● **Given information**
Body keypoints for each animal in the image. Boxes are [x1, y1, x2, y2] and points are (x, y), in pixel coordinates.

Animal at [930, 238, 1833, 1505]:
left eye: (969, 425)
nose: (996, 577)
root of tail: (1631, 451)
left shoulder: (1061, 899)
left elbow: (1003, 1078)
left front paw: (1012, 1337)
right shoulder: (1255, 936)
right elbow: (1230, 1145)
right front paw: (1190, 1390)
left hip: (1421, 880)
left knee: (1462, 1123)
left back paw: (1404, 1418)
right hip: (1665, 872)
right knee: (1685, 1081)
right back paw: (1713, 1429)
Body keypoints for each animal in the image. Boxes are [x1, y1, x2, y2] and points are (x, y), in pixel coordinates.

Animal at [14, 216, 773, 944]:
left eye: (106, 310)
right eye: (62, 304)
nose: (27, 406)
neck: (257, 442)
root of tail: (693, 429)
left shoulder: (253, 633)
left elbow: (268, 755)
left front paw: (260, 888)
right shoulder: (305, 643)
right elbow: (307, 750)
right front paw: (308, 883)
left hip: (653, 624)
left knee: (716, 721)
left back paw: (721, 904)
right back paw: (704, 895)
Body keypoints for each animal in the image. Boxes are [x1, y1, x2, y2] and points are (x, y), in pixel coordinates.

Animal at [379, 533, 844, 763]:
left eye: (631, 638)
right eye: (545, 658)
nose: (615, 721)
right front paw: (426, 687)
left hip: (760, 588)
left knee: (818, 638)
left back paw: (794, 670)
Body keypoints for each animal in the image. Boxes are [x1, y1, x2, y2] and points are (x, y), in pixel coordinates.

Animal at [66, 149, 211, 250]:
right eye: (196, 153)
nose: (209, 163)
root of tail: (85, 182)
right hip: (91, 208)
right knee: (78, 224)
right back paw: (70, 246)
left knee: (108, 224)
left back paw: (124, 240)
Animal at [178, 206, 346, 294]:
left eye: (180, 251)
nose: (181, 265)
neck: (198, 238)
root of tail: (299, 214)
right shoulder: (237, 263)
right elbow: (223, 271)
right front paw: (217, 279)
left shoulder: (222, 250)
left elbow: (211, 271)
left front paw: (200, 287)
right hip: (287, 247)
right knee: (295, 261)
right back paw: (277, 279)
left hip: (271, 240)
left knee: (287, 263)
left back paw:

● **Exercise requirements**
Reproduce verbatim only the lines from the one holding "left shoulder: (253, 633)" through the end of the records.

● **Response box**
left shoulder: (253, 633)
left elbow: (268, 755)
left front paw: (260, 888)
right shoulder: (305, 643)
right elbow: (307, 750)
right front paw: (308, 883)
left hip: (653, 624)
left knee: (716, 721)
left back paw: (721, 904)
right back paw: (704, 895)
Body keypoints for each animal in the image. Boxes are [x1, y1, x2, y2] and points are (x, y), in pixel coordinates.

Animal at [379, 533, 844, 763]:
left eye: (631, 638)
right eye: (545, 658)
nose: (615, 721)
right front paw: (426, 687)
left hip: (760, 588)
left knee: (818, 638)
left back paw: (794, 670)
Body keypoints for each animal in the image. Boxes are [x1, y1, x2, y2] and points are (x, y), in pixel coordinates.

Animal at [66, 149, 211, 250]:
right eye: (196, 153)
nose: (209, 163)
root of tail: (85, 182)
right hip: (91, 208)
right knee: (78, 224)
right back paw: (70, 246)
left knee: (108, 224)
left back paw: (124, 240)
Animal at [178, 206, 346, 294]:
left eye: (180, 251)
nose: (181, 265)
neck: (198, 238)
root of tail: (299, 214)
right shoulder: (237, 263)
right elbow: (223, 271)
right front paw: (217, 279)
left shoulder: (222, 250)
left elbow: (211, 271)
left front paw: (200, 287)
right hip: (287, 247)
right knee: (295, 261)
right back paw: (277, 279)
left hip: (271, 240)
left knee: (287, 263)
left back paw:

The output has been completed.